⟨

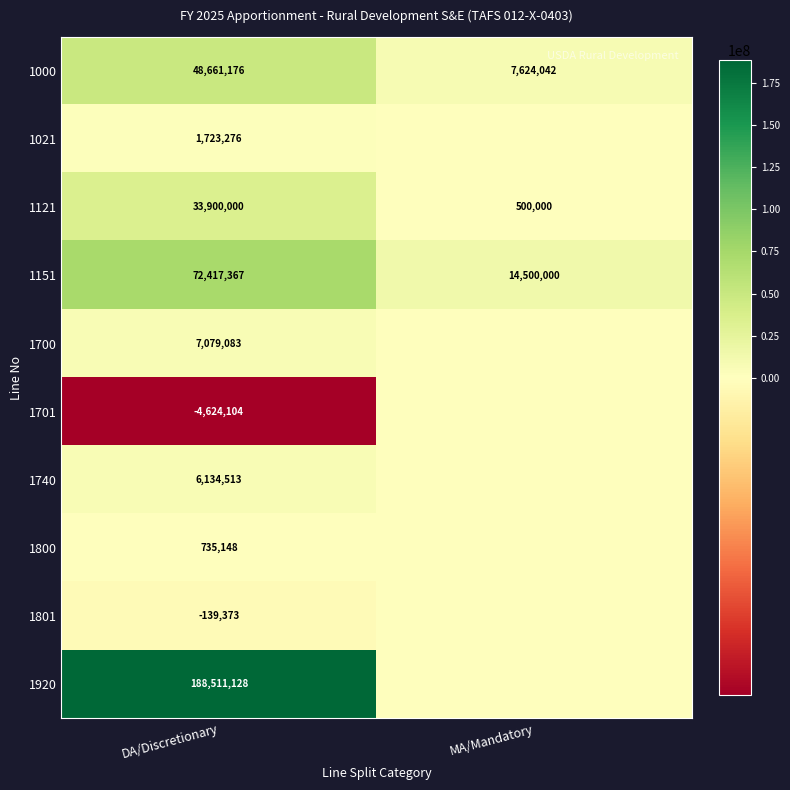

What is the sum of all 1121 values?

34400000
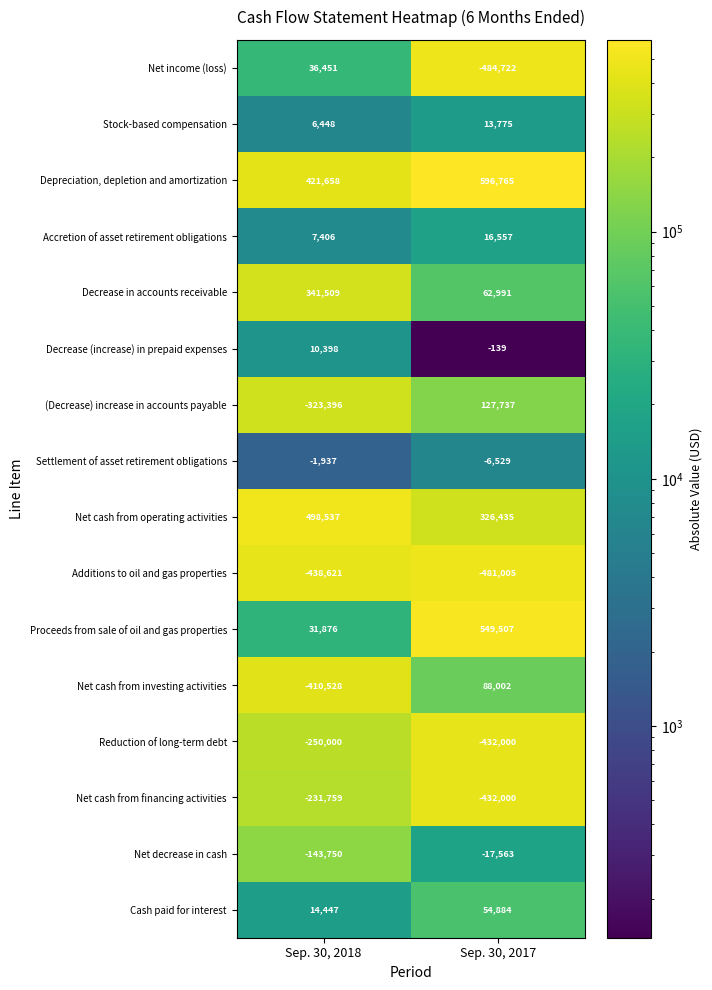

Read the Net income (loss) value at Sep. 30, 2017, to the nearest 10.

-484720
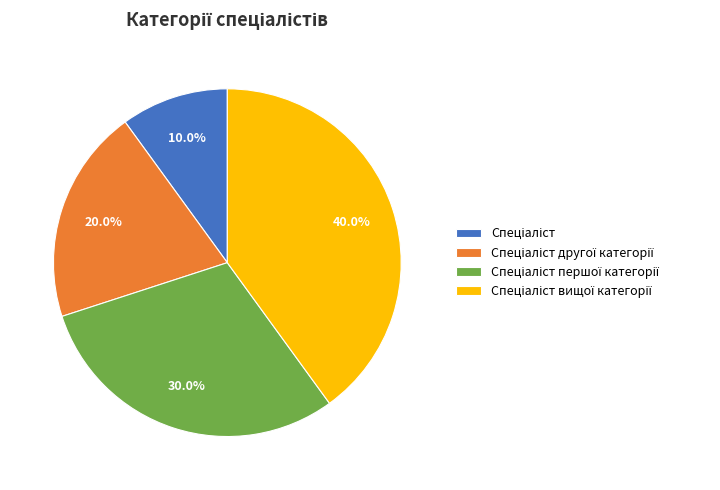

Does any single category account for the majority?

No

⟩

[What this task involves]: Rewrite all of these lines with "Net income (loss)" renamed to "Net earnings (loss)" and everything else unchanged. Leave the pictures out.

[Result below]:
What is the sum of all 1121 values?

34400000

Read the Net earnings (loss) value at Sep. 30, 2017, to the nearest 10.

-484720

Does any single category account for the majority?

No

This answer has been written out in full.